According to news.com.au, Apple’s share price has taken a battering in the past six months, with more than US$ 220 billion slashed from the company’s value as analysts look towards an era of smartphone saturation.

Morgan Stanley analyst Katy Huberty recently predicted that 2016 would be first time that iPhone sales would shrink, dropping by up to three per cent.

Given the iPhone 6s and 6s Plus sold 13 million in their opening weekend, a jump from the 10 million sales for the iPhone 6 and 6 Plus the previous year, a decline of that scale would be a massive turnaround. However the Morgan Stanley grim forecast was matched by other analysts, including Pacific Crest and KGI Securities.

Jan Dawson, chief analyst at Jack Daw Research, was more positive about the iPhone’s future predicting that Apple would continue to grow sales but was pessimistic about the iPad, with the tablet market for all companies struggling as people fail to see compelling reasons to upgrade from their first tablet.

The problem for the year ahead for Apple was that in 2015 it was on the crest of a wave.

After years of rumours it launched its first wearable product, the Apple Watch, leapfrogging Samsung, Sony and others to become the dominant player.

IDC estimates that Apple will ship 21.3 million smartwatches this year. An analysis of the Apple figures suggests the Apple watch added US$ 1.7 billion to the coffers in just six months.

Apple also this year released a revamped Apple TV, a 12-inch iPad Pro aimed at those wanting greater productivity from a tablet, and Apple Music, which after a few months has 8 million subscribers which will grow, music business analyst Mark Mulligan predicts, to 20 million by the end of next year.

And there was the iPhone 6s, which kept a near-identical form factor to its predecessor but added a couple of features in the form of Live Photos (embedded three-seconds of video in every still image) and 3D Touch which adds an extra element to screen navigation by responding to the force of a heavier touch.

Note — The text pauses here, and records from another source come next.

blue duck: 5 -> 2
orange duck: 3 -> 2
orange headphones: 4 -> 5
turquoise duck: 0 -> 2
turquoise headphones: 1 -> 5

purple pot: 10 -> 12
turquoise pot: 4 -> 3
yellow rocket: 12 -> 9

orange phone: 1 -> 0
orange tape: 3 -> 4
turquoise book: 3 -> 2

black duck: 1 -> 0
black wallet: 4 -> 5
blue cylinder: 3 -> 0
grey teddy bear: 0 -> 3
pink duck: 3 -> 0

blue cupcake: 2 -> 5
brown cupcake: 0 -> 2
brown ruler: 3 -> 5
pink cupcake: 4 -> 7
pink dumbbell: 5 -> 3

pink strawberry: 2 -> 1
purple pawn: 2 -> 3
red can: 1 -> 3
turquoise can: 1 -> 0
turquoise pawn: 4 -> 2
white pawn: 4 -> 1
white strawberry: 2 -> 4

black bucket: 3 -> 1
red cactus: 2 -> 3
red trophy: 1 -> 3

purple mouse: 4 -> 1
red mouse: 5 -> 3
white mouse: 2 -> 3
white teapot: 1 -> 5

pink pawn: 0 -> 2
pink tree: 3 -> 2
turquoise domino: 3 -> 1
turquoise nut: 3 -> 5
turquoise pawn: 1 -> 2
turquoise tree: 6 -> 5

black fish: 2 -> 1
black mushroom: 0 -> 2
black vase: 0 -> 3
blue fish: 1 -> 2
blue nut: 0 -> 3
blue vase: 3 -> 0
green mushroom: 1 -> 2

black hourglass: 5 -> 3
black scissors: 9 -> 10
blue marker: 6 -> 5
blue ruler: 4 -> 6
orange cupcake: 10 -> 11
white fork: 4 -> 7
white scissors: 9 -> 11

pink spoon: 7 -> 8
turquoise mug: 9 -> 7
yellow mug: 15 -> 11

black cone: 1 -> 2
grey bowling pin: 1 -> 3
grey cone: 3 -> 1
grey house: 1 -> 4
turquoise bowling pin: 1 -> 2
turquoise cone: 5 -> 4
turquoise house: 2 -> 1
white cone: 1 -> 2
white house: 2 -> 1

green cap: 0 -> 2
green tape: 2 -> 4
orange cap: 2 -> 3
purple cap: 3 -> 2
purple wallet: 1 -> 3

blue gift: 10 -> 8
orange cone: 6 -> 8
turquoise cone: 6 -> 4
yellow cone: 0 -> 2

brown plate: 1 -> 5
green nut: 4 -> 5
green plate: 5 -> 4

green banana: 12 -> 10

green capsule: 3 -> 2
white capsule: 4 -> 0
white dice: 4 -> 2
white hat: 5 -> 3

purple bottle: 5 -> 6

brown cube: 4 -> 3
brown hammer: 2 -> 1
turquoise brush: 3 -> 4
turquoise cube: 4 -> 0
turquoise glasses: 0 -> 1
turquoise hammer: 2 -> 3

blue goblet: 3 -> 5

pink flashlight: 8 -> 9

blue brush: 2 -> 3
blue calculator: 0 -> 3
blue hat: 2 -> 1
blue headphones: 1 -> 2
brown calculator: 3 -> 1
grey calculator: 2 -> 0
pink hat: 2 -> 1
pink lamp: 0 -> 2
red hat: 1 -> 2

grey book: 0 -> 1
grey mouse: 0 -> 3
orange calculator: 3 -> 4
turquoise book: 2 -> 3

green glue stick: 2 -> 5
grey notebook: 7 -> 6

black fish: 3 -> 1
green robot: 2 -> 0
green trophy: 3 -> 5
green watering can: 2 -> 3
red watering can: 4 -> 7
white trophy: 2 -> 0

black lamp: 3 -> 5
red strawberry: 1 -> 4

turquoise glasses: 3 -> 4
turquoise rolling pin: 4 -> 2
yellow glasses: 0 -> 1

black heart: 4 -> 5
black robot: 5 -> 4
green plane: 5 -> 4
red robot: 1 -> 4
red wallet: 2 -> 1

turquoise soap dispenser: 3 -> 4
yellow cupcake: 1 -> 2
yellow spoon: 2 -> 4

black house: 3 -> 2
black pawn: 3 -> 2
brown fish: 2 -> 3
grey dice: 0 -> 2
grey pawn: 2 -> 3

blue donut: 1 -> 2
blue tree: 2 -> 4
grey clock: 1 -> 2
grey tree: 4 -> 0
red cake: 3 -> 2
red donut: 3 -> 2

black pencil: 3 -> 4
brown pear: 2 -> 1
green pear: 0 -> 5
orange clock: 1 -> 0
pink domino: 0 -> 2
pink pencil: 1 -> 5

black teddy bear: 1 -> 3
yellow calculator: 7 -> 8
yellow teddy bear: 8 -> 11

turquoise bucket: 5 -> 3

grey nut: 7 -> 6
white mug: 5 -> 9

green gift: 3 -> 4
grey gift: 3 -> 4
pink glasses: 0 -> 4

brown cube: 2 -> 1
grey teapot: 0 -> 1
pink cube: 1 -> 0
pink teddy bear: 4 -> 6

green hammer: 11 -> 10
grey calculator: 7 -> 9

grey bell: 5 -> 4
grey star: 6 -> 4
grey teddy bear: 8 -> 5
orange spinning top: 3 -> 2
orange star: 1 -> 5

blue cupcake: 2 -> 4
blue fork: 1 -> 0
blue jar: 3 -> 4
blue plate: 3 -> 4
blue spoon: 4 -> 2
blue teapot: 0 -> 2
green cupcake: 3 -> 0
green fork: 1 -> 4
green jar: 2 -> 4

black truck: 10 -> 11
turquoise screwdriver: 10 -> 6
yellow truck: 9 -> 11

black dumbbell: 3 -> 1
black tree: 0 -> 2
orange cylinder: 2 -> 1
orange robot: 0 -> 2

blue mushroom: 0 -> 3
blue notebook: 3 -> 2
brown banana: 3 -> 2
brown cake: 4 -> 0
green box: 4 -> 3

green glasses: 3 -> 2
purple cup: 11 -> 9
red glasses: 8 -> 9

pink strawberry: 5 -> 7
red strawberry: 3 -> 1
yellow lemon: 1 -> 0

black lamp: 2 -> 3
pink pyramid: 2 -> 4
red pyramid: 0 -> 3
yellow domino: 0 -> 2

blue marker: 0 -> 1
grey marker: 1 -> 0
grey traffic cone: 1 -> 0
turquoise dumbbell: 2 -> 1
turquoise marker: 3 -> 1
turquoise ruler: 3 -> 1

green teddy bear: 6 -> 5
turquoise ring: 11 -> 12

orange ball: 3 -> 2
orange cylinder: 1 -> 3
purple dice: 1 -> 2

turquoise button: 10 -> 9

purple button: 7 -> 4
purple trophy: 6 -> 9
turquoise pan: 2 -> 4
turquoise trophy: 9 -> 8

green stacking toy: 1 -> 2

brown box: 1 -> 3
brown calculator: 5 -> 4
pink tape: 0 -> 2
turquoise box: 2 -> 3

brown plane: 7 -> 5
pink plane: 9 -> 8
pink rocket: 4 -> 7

But new products don’t come along that often, particularly for the Cupertino-company which doesn’t follow the scattergun approach of its rivals including Samsung which releases a swag of smartphones, tablets and wearables each year. The Apple Watch, released in April, was the first truly new Apple product since the launch of the iPad in 2010.

One prediction you can make about Apple is that someone, somewhere will claim that Apple is running out of ideas.

Tech publication ZDNet ran the lack of ideas headline in 2012 after the release of the iPhone 4s, Forbes ran the same headline in 2013 after the iPhone 5s and last year Quentin Fottrell in Market Watch ran the claim after the release of the iPhone 6.

Argus Insights CEO and Founder John Feland predicts Apple will direct its attentions to the homes rather than just the products used.

"Apple’s classic innovation mode for the past decade has been to enter markets others have already made a lot of mistakes, learn from those mistakes and release a new experience that disrupts everyone's thinking and finally delivers on the promise of that market," he said.

"This method failed for the Apple Watch (though over 10 million units this year is hardly a failure), in that nothing about the Apple Watch really delivered an experience above and beyond what Android Wear was already enabling consumers.

"That being said, a market that is ripe for Apple’s intervention is the smart home.

"If Apple does anything radical next year, it will be to deliver the Smart Home experience everyone else has been promising but failed to deliver."